Ghadiali’s children dissolved the Visible Spectrum Research Institute in 1975, and replaced it with the “Dinshah Health Society.” These days they’ll sell you plans for a Duo-Chrome Projector, which is not a Spectro-Chrome Projector (wink wink) and not to be used for any medical purposes (wink wink), along with some of Ghadiali’s prescribed tonations, for purposes of historical research and education only (wink wink).
After Ghadiali
Spectro-Chrome Metry was the last gasp of chromotherapy as science. The government’s protracted campaign against Ghadiali served as a warning, and future practitioners of chromotherapy were careful to present their ideas as religious or spiritual in origin to shield themselves from prosecution.
Most notable of these was Ivah Bergh Whitten, who expanded Theosophical ideas about “color breathing” into a full-fledged system of color healing. Her disciple Roland T. Hunt later founded the AMICA Master Institute of Color Awareness, to to share her “color wisdom” wth the world. It’s not worth going into AMICA’s ideas, are built on a weird melange of “Eastern mysticism” poorly understood by Western colonizers devoid of referents. AMICA’s primary contribution to the world of color was associating Newton’s seven colors with the seven chakras in order to direct color breathing exercises. Eventually that association propagated through New Age circles, inspiring psychic Nancy Ann Tappe to develop that “indigo child” nonsense that was all the rage a few years ago. (AMICA’s other major accomplishment was inspiring Jane Lynch’s character in A Mighty Wind.)

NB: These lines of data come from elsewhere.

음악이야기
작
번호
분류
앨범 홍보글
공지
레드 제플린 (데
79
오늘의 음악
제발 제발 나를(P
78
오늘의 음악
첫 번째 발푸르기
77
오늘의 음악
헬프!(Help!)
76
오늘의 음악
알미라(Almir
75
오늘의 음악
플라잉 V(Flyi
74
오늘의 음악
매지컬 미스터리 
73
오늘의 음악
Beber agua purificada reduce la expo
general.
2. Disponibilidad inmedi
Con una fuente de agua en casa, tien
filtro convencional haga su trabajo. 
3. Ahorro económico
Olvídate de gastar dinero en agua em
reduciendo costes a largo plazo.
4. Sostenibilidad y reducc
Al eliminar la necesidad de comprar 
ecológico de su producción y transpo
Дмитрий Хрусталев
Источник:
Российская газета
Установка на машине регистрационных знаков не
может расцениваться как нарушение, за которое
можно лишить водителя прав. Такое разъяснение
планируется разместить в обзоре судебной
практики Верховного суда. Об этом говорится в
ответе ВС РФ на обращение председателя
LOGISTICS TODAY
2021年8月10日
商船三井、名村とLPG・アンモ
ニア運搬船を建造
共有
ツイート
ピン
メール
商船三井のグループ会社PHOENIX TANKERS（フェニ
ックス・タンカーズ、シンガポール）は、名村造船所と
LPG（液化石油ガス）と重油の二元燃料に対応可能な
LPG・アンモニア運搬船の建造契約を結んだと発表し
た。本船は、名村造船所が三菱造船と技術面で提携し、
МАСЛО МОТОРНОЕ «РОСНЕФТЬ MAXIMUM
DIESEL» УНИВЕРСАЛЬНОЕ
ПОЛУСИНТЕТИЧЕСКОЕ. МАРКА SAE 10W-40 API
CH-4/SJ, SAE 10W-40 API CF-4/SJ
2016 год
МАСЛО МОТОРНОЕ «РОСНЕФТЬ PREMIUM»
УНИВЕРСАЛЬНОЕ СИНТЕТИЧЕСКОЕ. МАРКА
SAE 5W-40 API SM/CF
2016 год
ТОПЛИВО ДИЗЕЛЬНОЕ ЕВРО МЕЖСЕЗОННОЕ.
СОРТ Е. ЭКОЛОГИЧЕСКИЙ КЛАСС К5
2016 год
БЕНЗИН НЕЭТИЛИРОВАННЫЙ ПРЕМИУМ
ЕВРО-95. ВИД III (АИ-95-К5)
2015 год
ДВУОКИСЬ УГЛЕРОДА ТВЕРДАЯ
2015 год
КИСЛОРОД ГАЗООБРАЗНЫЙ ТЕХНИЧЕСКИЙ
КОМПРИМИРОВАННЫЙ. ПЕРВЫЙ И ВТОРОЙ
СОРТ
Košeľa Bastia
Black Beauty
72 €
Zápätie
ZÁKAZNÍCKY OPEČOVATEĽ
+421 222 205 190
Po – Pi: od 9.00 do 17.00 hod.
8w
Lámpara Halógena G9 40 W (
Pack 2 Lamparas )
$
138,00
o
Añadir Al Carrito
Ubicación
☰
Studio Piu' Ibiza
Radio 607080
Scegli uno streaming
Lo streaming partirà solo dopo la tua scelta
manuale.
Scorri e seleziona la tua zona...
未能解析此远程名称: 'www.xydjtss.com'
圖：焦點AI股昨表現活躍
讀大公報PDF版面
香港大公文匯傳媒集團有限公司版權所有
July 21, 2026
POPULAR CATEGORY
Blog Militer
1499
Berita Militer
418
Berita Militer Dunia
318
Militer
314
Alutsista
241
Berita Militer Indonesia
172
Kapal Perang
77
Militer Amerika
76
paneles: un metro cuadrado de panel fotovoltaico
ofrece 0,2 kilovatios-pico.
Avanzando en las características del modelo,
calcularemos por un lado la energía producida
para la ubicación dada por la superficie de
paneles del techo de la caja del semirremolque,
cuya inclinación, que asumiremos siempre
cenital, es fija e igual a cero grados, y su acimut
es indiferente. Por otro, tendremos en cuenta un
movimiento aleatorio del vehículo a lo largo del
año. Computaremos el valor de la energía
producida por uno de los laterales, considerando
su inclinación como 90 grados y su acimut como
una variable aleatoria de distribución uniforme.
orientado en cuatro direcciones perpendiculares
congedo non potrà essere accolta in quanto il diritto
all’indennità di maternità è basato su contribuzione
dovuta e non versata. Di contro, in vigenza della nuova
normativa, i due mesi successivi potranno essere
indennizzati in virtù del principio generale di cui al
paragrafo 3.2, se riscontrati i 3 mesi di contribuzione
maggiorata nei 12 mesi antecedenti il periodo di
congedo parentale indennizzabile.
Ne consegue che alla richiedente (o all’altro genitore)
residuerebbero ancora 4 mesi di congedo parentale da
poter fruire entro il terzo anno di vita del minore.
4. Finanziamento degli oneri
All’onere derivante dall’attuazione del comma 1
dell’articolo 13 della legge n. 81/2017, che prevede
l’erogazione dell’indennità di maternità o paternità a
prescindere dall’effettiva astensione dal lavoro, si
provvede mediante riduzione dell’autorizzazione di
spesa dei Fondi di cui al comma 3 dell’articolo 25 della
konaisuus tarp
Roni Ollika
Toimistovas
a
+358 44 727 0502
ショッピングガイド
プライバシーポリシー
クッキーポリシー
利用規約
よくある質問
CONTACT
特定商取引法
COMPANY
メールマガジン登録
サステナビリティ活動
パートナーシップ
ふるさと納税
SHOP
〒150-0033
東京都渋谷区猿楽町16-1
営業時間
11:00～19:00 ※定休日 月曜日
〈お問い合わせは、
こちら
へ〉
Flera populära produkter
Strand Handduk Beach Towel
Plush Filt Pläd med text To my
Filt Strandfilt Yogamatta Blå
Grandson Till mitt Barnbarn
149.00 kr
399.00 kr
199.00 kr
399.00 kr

And that’s about it. These days no one takes any sort of chromotherapy seriously, unless they’re already into crystals and auras. As a serious concept it’s more or less dead.
Then again, people are still taking homeopathic cold remedies and we’re all gone nuts for essential oils, so who knows.
Maybe color is due for a comeback.
Connections
Dr. Ghadiali is one of the case studies in Martin Gardner’s Fads and Fallacies in the Name of Science, which puts him in such distinguished company as fellow eclectic physician and hollow Earth theorist Cyrus Teed (“We Live Inside”), electron-denier Bayard Peakes (“I’m the Naughty Boy”), flat Earth prophet Wilbur Glenn Voliva (“Marching to Shibboleth”), and science fiction author Richard Sharpe Shaver (“A Warning to Future Man”).
Dr. Ghadiali isn’t the only person who ever ran afoul of the Mann Act. Dwight York of the United Nuwaubian Nation of Moors (“Space is the Place”) was also caught transporting young girls across the state line for immoral purposes.
These days the Dinshah Health Society is headquartered in Vineland, New Jersey. Vineland is no stranger to bad science: in the early 1900s it was home to H.H. Goddard, whose studies of “feeble-mindedness” were used to support eugenic policies across the world (“Common Clay”).
Vineland, NJ is the namesake of the Viking colony of Vinland (“The Icelander” and “Westward, Huss”).